AIMS Continuing physical activity (PA) and maintaining body weight are tightly intertwined; however, no study investigated whether these two factors have interactions in terms of the mortality. The aim of this study is to elucidate whether continuing regular PA and maintaining body weight have interactions in terms of all-cause mortality risk. METHODS AND RESULTS Participants with health screening from both 2009 and 2011 without underlying cancer or cardiovascular disease were included. Physical activity change was grouped as remained active, inactive-to-active, active-to-inactive, or remained inactive. Body weight change was categorized as stable (weight change < 5%), weight gain, or loss. Outcome included all-cause mortality. Of 6 572 984 total participants, 91 347 deaths occurred during a median 7.4-year follow-up. Compared with the remained active and stable weight group, most other groups had a higher mortality risk. The weight loss and remained inactive group [adjusted hazard ratio (aHR), 2.30; 95% confidence interval (CI), 2.22-2.38] and the weight gain and remained inactive group (aHR, 2.17; 95% CI, 2.09-2.25) showed the highest mortality risks. Among stable weight participants, the ranking of the groups from highest to lowest in terms of mortality risk was as follows: remained inactive (aHR, 1.46; 95% CI, 1.41-1.50), active-to-inactive (aHR, 1.24; 95% CI, 1.19-1.29), inactive-to-active (aHR, 1.15; 95% CI, 1.11-1.20), and remained active (reference). Remaining active and maintaining a stable body weight had a synergistic interaction on decreasing all-cause mortality risk (multiplicative P for interaction < 0.001; relative excess risk due to interaction, 0.38; 95% CI, 0.31-0.46; attributable proportion, 0.18; 95% CI, 0.15-0.22). CONCLUSIONS Continuing regular PA as recommended and maintaining body weight have multiplicative and additive interactions on reducing all-cause mortality. Healthcare providers should emphasize the importance of both regular PA and body weight maintenance for the general public.

中文翻译:

继续有规律的体育活动和保持体重在提高生存率方面具有协同作用:一项包括 650 万人的基于人群的队列研究。
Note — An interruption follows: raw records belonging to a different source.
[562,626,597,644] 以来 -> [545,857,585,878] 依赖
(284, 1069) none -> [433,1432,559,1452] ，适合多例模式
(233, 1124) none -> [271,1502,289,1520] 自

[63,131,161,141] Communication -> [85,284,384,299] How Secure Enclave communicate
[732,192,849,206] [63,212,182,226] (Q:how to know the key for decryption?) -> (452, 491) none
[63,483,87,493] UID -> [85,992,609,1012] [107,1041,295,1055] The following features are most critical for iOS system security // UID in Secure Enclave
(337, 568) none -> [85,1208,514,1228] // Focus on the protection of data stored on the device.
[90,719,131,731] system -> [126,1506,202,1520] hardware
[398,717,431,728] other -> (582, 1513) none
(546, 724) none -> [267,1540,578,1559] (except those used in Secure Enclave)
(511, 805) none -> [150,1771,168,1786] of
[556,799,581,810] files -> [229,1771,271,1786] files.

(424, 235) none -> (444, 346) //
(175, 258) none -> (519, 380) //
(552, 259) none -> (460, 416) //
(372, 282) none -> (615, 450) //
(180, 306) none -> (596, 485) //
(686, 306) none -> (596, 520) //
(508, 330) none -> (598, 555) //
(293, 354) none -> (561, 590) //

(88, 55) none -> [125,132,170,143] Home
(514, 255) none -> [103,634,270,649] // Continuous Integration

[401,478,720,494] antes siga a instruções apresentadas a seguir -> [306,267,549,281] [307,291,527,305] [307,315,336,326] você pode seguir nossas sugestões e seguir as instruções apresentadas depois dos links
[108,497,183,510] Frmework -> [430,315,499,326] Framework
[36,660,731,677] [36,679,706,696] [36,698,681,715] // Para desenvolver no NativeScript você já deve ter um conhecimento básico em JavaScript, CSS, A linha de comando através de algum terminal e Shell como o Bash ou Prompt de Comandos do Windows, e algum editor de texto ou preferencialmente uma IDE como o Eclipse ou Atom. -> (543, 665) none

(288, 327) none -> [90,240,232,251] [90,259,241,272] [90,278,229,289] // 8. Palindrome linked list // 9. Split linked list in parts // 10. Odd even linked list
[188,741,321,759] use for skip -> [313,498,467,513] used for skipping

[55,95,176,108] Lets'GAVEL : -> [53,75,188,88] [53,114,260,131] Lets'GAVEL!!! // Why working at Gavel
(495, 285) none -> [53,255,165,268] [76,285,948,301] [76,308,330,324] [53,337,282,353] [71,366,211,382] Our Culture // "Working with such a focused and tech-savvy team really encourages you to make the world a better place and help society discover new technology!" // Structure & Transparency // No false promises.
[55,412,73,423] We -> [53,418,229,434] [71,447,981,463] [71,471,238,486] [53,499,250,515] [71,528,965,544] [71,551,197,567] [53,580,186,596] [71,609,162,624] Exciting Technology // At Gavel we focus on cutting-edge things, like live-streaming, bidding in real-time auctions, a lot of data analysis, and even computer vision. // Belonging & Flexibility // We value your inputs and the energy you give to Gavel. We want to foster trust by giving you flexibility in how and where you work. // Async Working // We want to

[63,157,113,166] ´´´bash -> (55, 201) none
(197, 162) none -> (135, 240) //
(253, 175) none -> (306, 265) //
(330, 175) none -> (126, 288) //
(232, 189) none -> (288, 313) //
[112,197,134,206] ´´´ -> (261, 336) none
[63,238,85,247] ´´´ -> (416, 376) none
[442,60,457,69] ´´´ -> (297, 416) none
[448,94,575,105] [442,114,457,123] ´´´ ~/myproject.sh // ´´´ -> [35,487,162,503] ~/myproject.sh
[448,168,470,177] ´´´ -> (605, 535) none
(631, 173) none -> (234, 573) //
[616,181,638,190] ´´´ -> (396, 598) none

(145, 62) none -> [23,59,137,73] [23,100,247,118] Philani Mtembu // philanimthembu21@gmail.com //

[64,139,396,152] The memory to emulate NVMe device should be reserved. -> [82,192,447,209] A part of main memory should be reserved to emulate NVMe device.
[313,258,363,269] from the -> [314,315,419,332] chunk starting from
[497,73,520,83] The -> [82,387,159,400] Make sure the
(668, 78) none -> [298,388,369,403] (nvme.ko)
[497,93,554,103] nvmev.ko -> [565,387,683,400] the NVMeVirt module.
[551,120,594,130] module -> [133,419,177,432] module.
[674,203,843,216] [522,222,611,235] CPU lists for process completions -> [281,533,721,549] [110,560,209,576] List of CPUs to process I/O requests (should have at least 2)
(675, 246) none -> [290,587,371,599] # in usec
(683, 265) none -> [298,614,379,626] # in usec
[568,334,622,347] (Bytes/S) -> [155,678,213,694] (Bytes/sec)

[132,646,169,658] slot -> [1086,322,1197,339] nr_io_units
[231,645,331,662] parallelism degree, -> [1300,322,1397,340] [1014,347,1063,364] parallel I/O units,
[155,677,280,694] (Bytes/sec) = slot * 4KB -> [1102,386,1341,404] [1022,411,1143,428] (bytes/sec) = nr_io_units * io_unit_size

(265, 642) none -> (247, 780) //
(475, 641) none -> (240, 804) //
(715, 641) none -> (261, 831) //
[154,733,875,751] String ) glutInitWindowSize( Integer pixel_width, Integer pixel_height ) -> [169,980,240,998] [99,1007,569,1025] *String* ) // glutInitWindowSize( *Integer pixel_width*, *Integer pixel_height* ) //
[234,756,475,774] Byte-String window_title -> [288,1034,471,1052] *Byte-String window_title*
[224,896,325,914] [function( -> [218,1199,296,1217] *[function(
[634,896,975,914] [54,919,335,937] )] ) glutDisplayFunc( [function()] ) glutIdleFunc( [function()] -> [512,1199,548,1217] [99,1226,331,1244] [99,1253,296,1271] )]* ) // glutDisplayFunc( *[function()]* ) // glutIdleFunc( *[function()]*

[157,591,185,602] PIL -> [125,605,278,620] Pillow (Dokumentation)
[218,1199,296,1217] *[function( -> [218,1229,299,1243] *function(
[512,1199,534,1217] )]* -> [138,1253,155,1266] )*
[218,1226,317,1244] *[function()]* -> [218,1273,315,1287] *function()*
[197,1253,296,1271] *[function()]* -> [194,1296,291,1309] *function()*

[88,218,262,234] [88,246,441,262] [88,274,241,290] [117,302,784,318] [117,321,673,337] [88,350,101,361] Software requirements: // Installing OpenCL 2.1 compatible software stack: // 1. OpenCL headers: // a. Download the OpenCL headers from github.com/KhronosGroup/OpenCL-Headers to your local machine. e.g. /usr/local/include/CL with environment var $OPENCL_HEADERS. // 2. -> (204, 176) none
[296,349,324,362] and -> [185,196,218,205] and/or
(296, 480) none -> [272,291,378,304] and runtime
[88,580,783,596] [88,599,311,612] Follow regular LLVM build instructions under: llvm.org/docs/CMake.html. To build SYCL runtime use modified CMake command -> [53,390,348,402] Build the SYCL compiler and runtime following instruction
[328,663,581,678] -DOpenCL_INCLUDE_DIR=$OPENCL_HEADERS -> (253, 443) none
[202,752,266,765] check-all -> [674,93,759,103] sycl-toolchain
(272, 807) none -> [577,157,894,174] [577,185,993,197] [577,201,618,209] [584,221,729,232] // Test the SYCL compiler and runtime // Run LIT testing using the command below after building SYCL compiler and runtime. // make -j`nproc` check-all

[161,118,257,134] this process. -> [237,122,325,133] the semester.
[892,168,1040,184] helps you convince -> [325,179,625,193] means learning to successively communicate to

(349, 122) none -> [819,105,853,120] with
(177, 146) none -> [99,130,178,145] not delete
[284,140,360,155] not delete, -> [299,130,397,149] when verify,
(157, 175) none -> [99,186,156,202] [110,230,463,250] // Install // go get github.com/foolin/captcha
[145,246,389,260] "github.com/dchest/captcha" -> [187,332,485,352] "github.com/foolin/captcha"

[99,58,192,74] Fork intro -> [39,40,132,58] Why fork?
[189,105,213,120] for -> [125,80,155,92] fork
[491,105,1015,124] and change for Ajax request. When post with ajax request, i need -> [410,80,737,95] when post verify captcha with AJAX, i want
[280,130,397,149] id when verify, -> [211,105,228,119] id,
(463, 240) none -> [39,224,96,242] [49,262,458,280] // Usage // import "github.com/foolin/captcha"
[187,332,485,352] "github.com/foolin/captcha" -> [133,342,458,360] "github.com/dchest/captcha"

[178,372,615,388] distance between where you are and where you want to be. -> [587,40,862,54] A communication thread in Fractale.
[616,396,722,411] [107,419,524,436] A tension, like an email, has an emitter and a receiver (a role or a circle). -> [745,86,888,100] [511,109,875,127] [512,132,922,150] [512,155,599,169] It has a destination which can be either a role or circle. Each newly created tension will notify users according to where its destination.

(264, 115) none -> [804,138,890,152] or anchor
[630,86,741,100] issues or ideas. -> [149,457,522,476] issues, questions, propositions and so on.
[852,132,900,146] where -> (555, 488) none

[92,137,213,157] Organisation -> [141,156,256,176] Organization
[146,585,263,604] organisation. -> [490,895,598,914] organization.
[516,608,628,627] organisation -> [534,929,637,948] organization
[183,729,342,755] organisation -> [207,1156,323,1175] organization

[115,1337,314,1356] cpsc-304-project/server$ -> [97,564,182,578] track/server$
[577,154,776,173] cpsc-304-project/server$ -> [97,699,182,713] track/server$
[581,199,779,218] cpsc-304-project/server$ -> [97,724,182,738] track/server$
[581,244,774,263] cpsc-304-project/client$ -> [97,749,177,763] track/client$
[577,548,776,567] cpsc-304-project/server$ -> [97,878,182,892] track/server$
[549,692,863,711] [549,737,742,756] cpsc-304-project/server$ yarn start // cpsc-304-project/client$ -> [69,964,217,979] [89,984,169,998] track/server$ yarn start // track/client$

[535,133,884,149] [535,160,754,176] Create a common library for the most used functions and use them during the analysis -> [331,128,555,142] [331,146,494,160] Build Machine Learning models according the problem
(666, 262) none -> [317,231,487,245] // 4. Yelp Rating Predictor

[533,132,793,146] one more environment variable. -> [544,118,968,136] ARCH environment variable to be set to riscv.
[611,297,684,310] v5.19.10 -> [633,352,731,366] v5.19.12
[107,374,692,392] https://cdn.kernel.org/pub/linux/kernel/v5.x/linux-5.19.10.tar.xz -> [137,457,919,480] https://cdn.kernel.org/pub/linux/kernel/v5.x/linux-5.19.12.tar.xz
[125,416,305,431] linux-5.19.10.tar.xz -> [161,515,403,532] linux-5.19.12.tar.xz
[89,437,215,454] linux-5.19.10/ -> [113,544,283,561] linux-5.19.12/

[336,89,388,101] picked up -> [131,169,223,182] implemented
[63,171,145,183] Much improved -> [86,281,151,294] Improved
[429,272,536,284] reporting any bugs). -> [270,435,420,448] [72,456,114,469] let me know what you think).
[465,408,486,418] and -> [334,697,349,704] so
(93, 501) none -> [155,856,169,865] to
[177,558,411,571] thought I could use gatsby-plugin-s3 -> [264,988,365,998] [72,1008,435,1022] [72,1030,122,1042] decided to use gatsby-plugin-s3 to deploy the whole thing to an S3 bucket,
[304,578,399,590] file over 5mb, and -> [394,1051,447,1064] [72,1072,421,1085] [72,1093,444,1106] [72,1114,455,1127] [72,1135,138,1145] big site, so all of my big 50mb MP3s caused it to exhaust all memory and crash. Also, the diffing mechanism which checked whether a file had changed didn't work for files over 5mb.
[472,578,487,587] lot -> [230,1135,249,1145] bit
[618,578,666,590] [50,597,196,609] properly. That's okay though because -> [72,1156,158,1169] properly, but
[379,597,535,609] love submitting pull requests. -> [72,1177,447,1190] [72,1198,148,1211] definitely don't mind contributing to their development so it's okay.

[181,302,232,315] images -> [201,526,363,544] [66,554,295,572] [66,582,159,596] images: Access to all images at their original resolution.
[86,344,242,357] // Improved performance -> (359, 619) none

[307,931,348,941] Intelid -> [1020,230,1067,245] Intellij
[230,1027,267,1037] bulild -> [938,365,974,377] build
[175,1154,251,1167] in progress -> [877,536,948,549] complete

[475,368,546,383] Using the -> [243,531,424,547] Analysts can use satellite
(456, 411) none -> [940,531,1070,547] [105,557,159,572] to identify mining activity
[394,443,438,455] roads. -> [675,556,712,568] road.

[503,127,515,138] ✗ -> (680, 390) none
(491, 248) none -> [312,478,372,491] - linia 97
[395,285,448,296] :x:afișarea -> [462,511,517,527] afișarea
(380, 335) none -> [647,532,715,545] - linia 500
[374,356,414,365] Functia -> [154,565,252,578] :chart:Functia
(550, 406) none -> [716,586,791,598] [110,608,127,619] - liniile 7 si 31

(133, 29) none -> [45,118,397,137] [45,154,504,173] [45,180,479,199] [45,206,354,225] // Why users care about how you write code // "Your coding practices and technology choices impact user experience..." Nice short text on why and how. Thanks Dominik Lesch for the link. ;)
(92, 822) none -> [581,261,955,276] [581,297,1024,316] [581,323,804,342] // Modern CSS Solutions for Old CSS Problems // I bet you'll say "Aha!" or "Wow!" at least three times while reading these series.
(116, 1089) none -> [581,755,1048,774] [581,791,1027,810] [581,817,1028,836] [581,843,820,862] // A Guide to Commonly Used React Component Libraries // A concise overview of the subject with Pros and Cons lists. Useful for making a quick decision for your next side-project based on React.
AIMS 持续的体力活动 (PA) 和保持体重紧密相连;然而,没有研究调查这两个因素在死亡率方面是否存在相互作用。本研究的目的是阐明继续定期 PA 和保持体重在全因死亡风险方面是否存在相互作用。方法和结果 纳入 2009 年和 2011 年进行健康检查且没有潜在癌症或心血管疾病的参与者。身体活动变化分为保持活跃、不活跃到活跃、活跃到不活跃或保持不活跃。体重变化分为稳定(体重变化 < 5%)、体重增加或减轻。结果包括全因死亡率。在 6 572 984 名参与者中,91 347 例死亡发生在中位 7.4 年的随访期间。与保持活跃和稳定体重组相比,大多数其他组的死亡风险更高。体重减轻和保持不活动组[调整后的风险比 (aHR),2.30;95% 置信区间 (CI), 2.22-2.38] 和体重增加和保持不活动组 (aHR, 2.17; 95% CI, 2.09-2.25) 显示出最高的死亡风险。在体重稳定的参与者中,死亡风险从高到低排列如下:保持不活动(aHR,1.46;95% CI,1.41-1.50),活动到不活动(aHR,1.24;95) % CI,1.19-1.29),非活动到活动(aHR,1.15;95% CI,1.11-1.20),并保持活跃(参考)。保持活跃和保持稳定的体重在降低全因死亡风险方面具有协同作用(交互作用的乘法 P < 0.001;相互作用引起的相对超额风险,0.38;95% CI,0.31-0.46;归属比例,0.18;95% CI,0.15-0.22)。结论 继续推荐的定期 PA 和保持体重对降低全因死亡率具有乘法和加法的相互作用。医疗保健提供者应强调对公众进行定期 PA 和维持体重的重要性。